NSA whistleblower Edward Snowden made a surprise appearance at this week’s TED technology conference, accusing the US intelligence service of ‘setting fire to the internet’ and prioritising surveillance over security.



The former NSA contractor singled out Keith Alexander and Michael Hayden during a Q and A session via live video link from Moscow, where he is currently exiled after the US revoked his passport.
Snowden accused US agencies of prioritising offensive cyber operations over defence and exploiting security vulnerabilities in IT products in some cases urging companies to install their own.
The NSA, he said, is “setting fire to the future of the internet”.
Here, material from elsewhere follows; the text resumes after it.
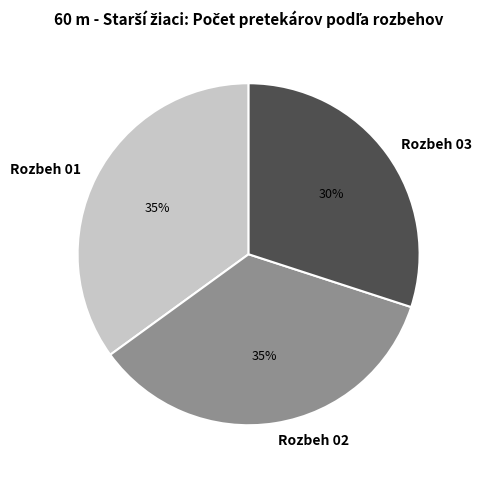

Is there any slice that represents more than half of the pie?

No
The obsession with collecting as much data as possible over more traditional targeted techniques has had disastrous consequences, he argued.
“We’ve had intelligence failures because we are monitoring everyone’s communications, not just suspects”.
He said the failure of US law enforcement to anticipate the Boston Marathon bombing last April was a case in point.
More PRISM secrets to be revealed?
The Technology Entertainment and Design (TED) conference brings together speakers from around the world to share their ideas on how to improve and better understand the world.
Snowden appeared on huge screens before an audience of hundreds at the South By Southwest arts festival in Austin, Texas. Organisers said his connection was secured through seven proxy servers.
Mediators read out a message of thanks to Snowden from Tim Berners-Lee, the British inventor of the worldwide web, saying he had acted “overwhelmingly in the public interest”.
Snowden worked as a contractor for the NSA where he helped himself to numerous files, exposing hugely controversial surveillance programmes that are being operated by the US spy agency and its British counterpart GCHQ.
He is widely misreported to have taken an oath of secrecy, but did promise to uphold the US constitution. An enlarged image of the Preamble to the Constitution, beginning “We the People” appeared behind his face as a backdrop.
Snowden also hinted during his address that there were more documents to be revealed about Prism, saying “some of the most important reporting to be done is yet to come”.